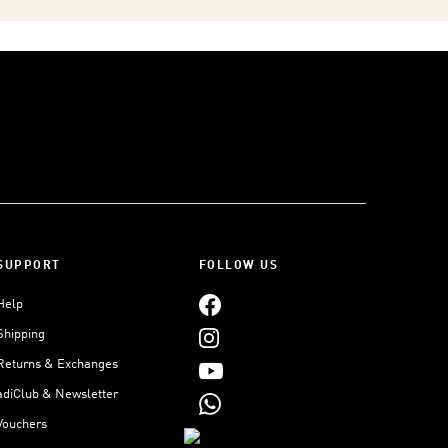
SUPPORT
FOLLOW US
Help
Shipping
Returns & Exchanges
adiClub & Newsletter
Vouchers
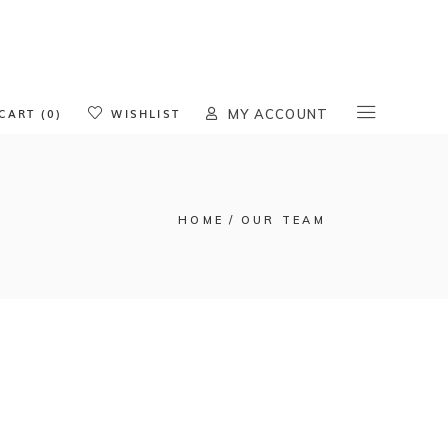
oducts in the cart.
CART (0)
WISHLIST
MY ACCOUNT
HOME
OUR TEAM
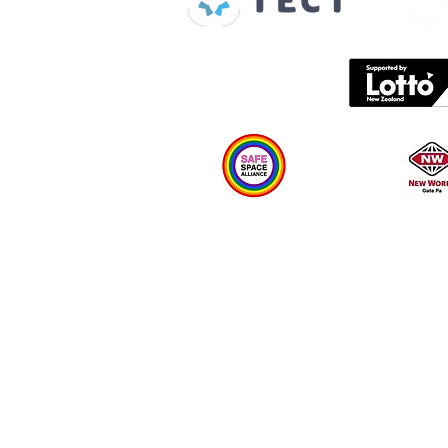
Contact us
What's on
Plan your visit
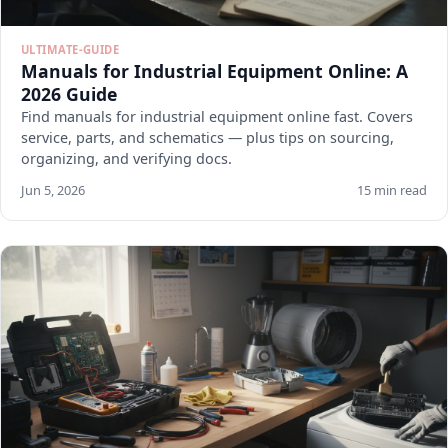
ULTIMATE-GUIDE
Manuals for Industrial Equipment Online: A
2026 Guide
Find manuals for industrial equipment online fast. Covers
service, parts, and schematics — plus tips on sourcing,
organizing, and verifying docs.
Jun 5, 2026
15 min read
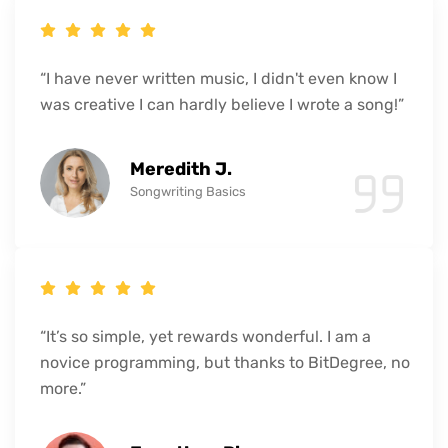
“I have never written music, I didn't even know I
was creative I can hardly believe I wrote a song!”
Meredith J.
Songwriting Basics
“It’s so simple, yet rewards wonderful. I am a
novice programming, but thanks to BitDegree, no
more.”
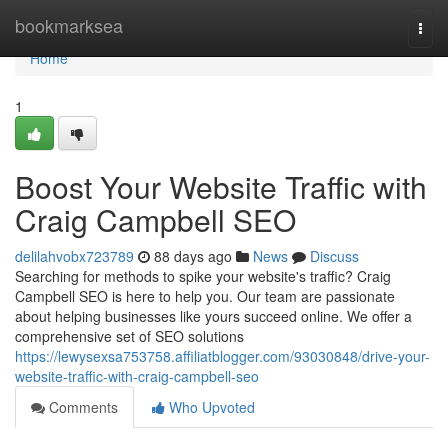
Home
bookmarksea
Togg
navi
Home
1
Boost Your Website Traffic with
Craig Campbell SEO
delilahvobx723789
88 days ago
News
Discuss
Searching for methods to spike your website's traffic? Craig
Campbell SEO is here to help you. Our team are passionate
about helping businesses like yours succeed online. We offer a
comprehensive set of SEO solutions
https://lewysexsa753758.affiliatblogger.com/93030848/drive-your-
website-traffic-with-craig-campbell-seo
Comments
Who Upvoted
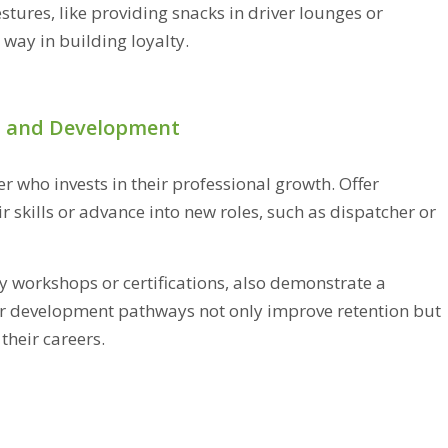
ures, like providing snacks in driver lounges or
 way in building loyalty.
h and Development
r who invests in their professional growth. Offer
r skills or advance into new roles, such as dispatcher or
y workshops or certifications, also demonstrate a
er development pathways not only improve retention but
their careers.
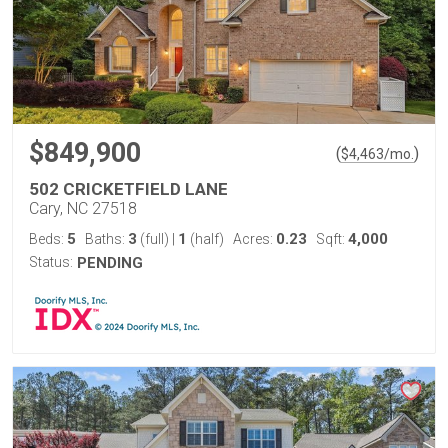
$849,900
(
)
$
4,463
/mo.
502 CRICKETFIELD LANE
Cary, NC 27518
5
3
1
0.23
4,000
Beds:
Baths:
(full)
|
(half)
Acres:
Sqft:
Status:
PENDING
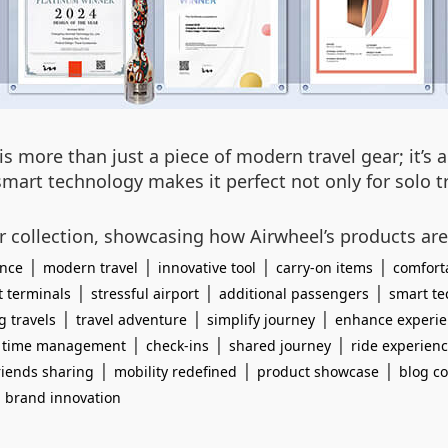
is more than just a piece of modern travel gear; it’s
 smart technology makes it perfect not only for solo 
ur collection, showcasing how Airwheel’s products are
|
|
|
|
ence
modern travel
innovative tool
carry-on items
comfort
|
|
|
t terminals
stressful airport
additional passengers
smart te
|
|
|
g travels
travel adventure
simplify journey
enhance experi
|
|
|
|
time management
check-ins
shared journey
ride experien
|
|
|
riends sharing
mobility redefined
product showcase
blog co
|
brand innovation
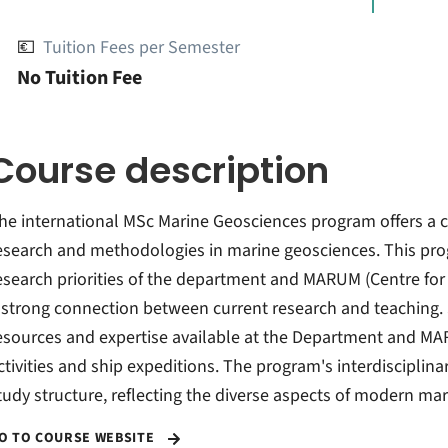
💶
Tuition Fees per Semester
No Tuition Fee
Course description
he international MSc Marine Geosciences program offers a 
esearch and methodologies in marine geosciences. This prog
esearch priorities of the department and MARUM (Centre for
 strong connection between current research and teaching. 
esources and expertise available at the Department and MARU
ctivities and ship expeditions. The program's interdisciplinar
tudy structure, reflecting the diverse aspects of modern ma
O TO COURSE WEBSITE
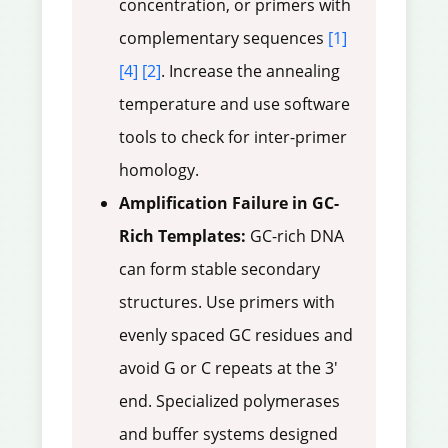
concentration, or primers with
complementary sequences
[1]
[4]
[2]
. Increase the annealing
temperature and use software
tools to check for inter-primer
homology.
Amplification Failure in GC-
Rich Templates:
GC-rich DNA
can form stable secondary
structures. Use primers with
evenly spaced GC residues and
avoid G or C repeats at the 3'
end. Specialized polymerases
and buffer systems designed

______

> WHAT YOU NEED TO DO:
What you give back must match the lines from the start of the records through the line that contains "service, parts, and", exactly, with the pictures left out.

> PROBLEM SOLUTION:
SUPPORT
FOLLOW US
Help
Shipping
Returns & Exchanges
adiClub & Newsletter
Vouchers
oducts in the cart.
CART (0)
WISHLIST
MY ACCOUNT
HOME
OUR TEAM
Contact us
What's on
Plan your visit
ULTIMATE-GUIDE
Manuals for Industrial Equipment Online: A
2026 Guide
Find manuals for industrial equipment online fast. Covers
service, parts, and schematics — plus tips on sourcing,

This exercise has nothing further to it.